Forget any preconceptions of a provincial dance school. At 59 degrees north, where the August sun is a relentless early bird, founder Margaret Chen has spent 26 years dismantling the myth that elite art belongs only to big cities. What started in a church basement with a dozen kids is now a 14,000-square-foot waterfront institution, drawing dedicated dancers from across the state and the Lower 48.
More Than a Studio, a Survival Kit for Art
Chen’s philosophy is rooted in a stark reality: if you’re remote, your training can’t be. It has to be everything. So the schedule is relentless—Vaganova technique six days a week, layered with contemporary, jazz, and Pilates conditioning. But it’s the adaptations that reveal the school’s soul. After deep consultation with local Tlingit artists, movement workshops inspired by Indigenous tradition are now mandatory for pre-pro students. It’s ballet, but it’s listening to the land it stands on.
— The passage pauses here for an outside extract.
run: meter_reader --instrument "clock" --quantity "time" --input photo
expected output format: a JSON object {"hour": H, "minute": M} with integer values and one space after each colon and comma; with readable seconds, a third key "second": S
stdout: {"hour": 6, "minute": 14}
Classes are kept deliberately small, just 16 dancers max. The light is a teacher here, too. “In December, you’re sculpting movement under flat, artificial glare at 4 p.m.,” says Artistic Director Elena Vostrikov, a former San Francisco Ballet soloist. “By May, the gold hour lasts until bedtime. Your eye learns to see a line differently when the sun never really sets.”
Faculty Who’ve Danced the World, Chose Alaska
The roster reads like a program from a major company. Vostrikov brought her San Francisco Ballet repertoire when she arrived in 2014. James Chen, a Homer native who danced with Lar Lubovitch, came home. The revolving door of guest teachers is staggering: former ABT star Julie Kent, Alonzo King LINES’ Karah Sarkissian. These aren’t just resume lines; they’re proof that talent, when invited, will travel to the last road in America.
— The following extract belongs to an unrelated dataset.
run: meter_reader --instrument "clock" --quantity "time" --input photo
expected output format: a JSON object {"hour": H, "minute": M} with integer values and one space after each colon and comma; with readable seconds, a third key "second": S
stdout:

From Cannery to Corps de Ballet
The proof is in the placements. This isn't a hobbyist's haven. Their pre-professional company stages three full productions a year, and students actually get paid—a rarity funded by smart endowments and the tourist economy. The results are tangible. Alumni populate the rosters of American Ballet Theatre, San Francisco Ballet, and New York City Ballet. They publish their outcomes like a mission report, securing serious grants because they can show, concretely, what they build.
But the logistics are Alaskan. Dancers live with host families or in dorms carved from old offices. When the only highway closes for avalanche control, class happens over video link. The school keeps emergency supplies of food and fuel—a ballet academy that also functions as a survival bunker. It’s a level of commitment most conservatories never have to consider.
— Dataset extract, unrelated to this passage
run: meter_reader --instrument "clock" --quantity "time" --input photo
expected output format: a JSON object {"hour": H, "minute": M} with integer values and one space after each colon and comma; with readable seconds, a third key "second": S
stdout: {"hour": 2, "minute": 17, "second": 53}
“We’re not a copy of a New York school,” says Margaret Chen, now 73 and still teaching. She looks out at the bay, where a kayak glides past a fishing trawler. “We asked what ballet becomes when you build it here, with this light, this isolation, this community. The answer is something quite durable.”
It’s the kind of durability that turns a cannery into a conservatory, and makes a grand jeté over Kachemak Bay feel not just possible, but inevitable.